Dans un sens, j’ai de la chance : à la différence de
bien d’autres, cette aversion est socialement acceptable et même largement
partagée au sein des milieux gauchistes les plus vigilants. En l’avouant, je risque
de froisser quelques lecteurs dont je connais les tristes penchants mais mes
chances de me retrouver au banc d’infamie sont faibles voire inexistantes. Pouvoir se
vautrer impunément dans un quelconque rejet est une joie rare par les temps qui
se traînent.
En quoi consiste au juste mon américanophobie ? Le plus
visible de ses symptômes est mon refus de regarder tout film ou série provenant
des USA. Ce qui ne va pas sans inconvénients car nos petits écrans en sont
littéralement envahis. Du coup, je me vois réduit à ne voir que des longs métrages
français, anglais ou italiens que j’ai souvent déjà regardés à maintes
reprises. De plus, en admettant que j’en ai le désir et l’occasion, il me
serait difficile de suivre une conversation concernant les stars
hollywoodiennes actuelles dont je suis incapable de rapprocher les noms,
parfois entendus ou lus de ci-de là, du moindre visage. Je fais de temps en
temps des tentatives de vaincre ma répulsion première mais ça ne fait que la
confirmer : soit je n’y comprends rien (Matrix) soit je trouve qu’il s’agit là des productions d’un grand
malade (Tarantino).
Pour la littérature, c’est pareil. Contrairement à la nôtre
(si tant est que nous en ayons une aujourd’hui) qui sentirait le renfermé et
souffrirait de nombrilisme, elle est censée être parcourue par le vent des
plaines soufflant sur de grands espaces. A mon dam tout à fait mesuré, je la
trouve ennuyeuse. J’ai pourtant beaucoup aimé les deux romans de Steve Tesich (Price et Karoo) mais ça ne compte pas, vu qu’arrivé aux USA de sa Serbie
natale à 15 ans, cet auteur me semble plus Européen qu’autre chose.

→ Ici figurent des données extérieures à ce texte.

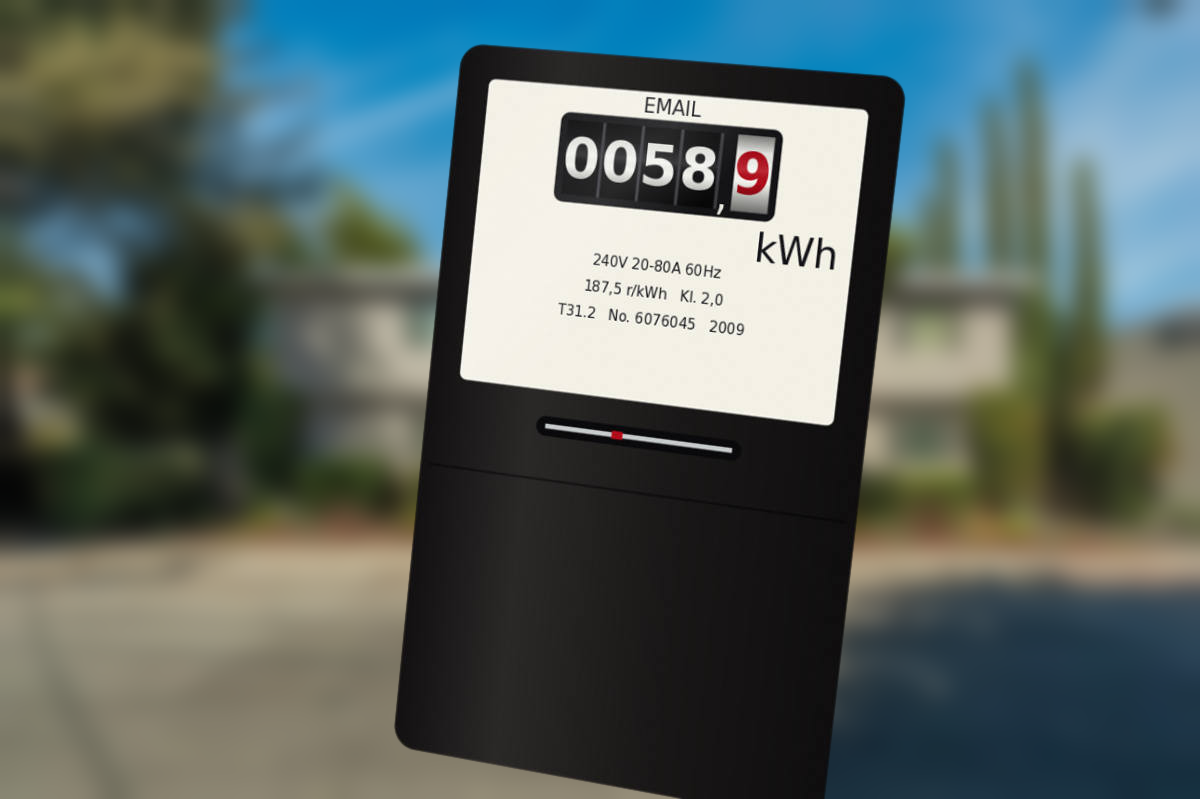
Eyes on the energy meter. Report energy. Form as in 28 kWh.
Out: 58.9 kWh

Ce qui m’agace le plus dans le message subliminal que
transmettent les « œuvres » Étasuniennes,
c’est son côté niaisement optimiste et lourdement moralisateur quand elles ne font
pas dans la provocation gratuite. Parce qu’à mes yeux les USA tendent à
exporter les ferments de la désintégration de nos sociétés européennes :
multiculturalisme, communautarisme, junk food, repentance, angélisme,
sensiblerie, matérialisme exacerbé, consumérisme débridé, etc.
On me taxera d’antiaméricanisme primaire, on me donnera
mille exemples des merveilles que ce pays a développées, on pointera les
contradictions qu’il y a à fréquenter certain réseau social à commercer grâce à
certains sites, à passer tant de temps sur le Net, invention américaine, etc.
Rien n’y fera. C’est une influence culturelle largement nocive que je refuse.
Avec mauvaise foi (peut-être) mais vigueur.